Published reports suggest that the centrepiece of the Coalition’s 'direct action plan' will be a carbon-offset scheme which will pay for emissions credits related to farming and those below a projected business-as-usual baseline for businesses. While a more in-depth critique will have to await formal announcement of the details of the Coalition’s proposal, it should be obvious that any program with offsets as its centrepiece is going to do nothing to increase the proportion of Australia’s carbon-free energy consumption to anywhere near the 17% that would be necessary to hit that 5% emissions reduction target.
Before supporters of Labor get too excited about the doomed-to-fail nature of the Prime Minister’s proposed climate policy, they should recognise that their own favoured policy, a carbon price tied to the EU ETS, would also be doomed to fail. You don’t have to believe me, but rather the work of the now-defunct Australian Climate Commission, which calculated that hitting the 5% target would require — in addition to the price on carbon — implementation of a 'carbon farming initiative' (which sure sounds a lot like the Coalition’s 'direct action plan') and the purchase of carbon offsets in the international market equivalent to about 25% (!) of total Australian carbon dioxide emissions in 2012.

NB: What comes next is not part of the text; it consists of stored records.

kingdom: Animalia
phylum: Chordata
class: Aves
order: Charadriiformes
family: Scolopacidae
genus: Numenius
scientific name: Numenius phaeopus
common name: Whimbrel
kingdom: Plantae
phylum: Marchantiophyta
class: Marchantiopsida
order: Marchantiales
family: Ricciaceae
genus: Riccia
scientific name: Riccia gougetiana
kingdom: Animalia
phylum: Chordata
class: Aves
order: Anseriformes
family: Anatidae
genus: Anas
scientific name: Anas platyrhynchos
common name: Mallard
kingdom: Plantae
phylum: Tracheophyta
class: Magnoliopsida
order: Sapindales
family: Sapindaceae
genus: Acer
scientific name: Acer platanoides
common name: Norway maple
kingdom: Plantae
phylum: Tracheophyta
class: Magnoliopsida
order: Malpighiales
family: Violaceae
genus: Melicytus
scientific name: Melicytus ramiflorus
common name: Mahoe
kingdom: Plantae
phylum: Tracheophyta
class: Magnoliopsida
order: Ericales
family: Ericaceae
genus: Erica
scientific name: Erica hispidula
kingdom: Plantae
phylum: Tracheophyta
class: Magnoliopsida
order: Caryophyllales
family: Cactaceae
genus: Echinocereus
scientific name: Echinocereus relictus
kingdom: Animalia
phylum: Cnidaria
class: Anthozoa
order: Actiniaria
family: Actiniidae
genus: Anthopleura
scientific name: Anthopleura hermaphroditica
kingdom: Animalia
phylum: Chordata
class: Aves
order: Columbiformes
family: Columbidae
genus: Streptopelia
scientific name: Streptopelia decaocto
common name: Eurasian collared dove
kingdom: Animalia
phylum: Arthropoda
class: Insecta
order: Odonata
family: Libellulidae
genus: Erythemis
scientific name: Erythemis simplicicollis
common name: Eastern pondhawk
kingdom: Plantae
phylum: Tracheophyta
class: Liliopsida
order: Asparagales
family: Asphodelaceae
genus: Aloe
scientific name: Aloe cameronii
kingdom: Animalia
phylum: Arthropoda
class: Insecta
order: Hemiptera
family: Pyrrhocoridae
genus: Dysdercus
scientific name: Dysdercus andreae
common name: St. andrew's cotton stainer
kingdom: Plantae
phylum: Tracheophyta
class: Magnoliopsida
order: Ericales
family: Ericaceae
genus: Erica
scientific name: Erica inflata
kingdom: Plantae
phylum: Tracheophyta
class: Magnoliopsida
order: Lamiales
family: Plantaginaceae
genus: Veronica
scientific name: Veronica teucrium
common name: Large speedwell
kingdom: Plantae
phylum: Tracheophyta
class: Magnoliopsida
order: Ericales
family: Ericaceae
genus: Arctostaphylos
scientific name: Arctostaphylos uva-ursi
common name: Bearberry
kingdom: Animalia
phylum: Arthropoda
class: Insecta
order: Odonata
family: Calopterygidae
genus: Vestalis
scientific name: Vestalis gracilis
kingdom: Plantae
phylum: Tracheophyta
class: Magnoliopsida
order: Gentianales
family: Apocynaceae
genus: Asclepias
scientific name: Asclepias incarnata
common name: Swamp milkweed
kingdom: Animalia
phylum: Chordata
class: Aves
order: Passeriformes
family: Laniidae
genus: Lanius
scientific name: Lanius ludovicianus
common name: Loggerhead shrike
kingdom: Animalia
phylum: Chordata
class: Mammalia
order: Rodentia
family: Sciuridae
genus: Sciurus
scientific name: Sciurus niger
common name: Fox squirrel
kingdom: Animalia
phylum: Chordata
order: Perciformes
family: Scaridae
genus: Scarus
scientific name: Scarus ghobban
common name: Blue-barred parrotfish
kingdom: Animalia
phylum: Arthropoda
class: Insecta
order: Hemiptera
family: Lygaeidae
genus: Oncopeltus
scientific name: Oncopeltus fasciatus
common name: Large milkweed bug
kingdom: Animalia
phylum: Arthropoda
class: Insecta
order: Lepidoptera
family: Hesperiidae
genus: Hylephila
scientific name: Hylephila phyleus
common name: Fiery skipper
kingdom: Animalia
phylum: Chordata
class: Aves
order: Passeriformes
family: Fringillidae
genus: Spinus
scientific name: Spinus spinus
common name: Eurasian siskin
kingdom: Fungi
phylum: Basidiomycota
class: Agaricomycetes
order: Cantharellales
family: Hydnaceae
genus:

While I’ve had some fun here at Australia’s expense, I must point out that the multi-party, doomed-to-fail nature of Australia’s climate policies does not set it apart from anywhere else, including the US, Europe, China or elsewhere. As I said earlier, Australia remains a bellwether of the larger debate.
Until we start discussing options for increasing the proportion of energy consumption from carbon-free sources – ultimately to more than 90% globally by 2050 – while simultaneously increasing global energy supply by a factor of two, three or more to address deep inequities in global energy access, then, like Australia’s experiences, international climate policy will continue to look like a television series that we have seen before. Isn’t that show getting old?